First, a non-sequitur to the content of Book V of Nicomachean Ethics: Aristotle is an exhausting writer. His sentences are byzantine, his obsession with homonymy is frustrating, and, though his ultimate conclusions are well reasoned, monotonously articulated.
Points to Plato for style.
Though he does not develop this whatsoever, I think it's interesting that Aristotle distinguishes between the good man and good citizen. He does so explicitly: "being a good man is not the same as being every sort of good citizen" (1130b28-29). Rightly so, considering he has admitted that "the unfair is not the same as the lawless" (1130b11-12) and, later on, "what is legally just is different from what is primarily just" (1136b37).
A question I have is to what extent Aristotle's conception of the soul and, therefore, justice, is aligned with Plato's. For example, Aristotle (like Thrasymachus) regards "justice [as] the only virtue that seems to be another person's good, because it is related to another; for it does what benefits another" (1130a4-6). Later, Thrasymachus is echoed again when Aristotle describes "justice [as] the intermediate between doing injustice and suffering injustice" (1133b31-32).
Yet, he goes on to describe how one can be just and unjust to oneself insofar as he acknowledges that "in these parts [of one's soul] it is possible to suffer something against one's own desires [that is, the desires of the rational/human/divine part of the soul]. . . it is possible for those parts to be just to each other, as it is for ruler and ruled" (1138b6-9).

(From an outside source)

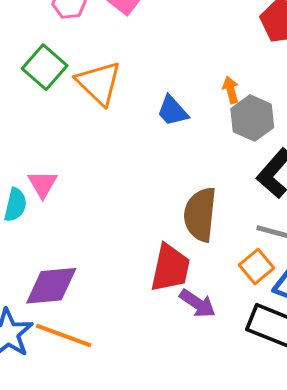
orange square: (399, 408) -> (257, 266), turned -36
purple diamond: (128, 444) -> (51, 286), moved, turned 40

Particularly in the italicized portion of the excerpt, Aristotle seems to buy into Plato's metaphysics of the human soul and what justice means therein.
More evidence abounds for Aristotle's agreement with Plato's conception of Justice and the soul in that he recognizes a spirited element of the soul that can cause someone to "inflic[t] these harms and commi[t] these errors, he does injustice and these are acts of injustice; but he is not thereby unjust or wicked, since it is not vice that causes him to inflict the harm" (1135b22-24).
Finally, even more evidence of Aristotle's agreement with Plato is his conception of justice as "the sort of proportion that mathematicians call geometrical" (1131b13), i.e., justice consists of equality between equals: "whenever equals receive unequal shares, or unequals equal shares, in a distribution, that is the source of quarrels and accusations", i.e., discord, chaos, disharmony: injustice (1131a23-24).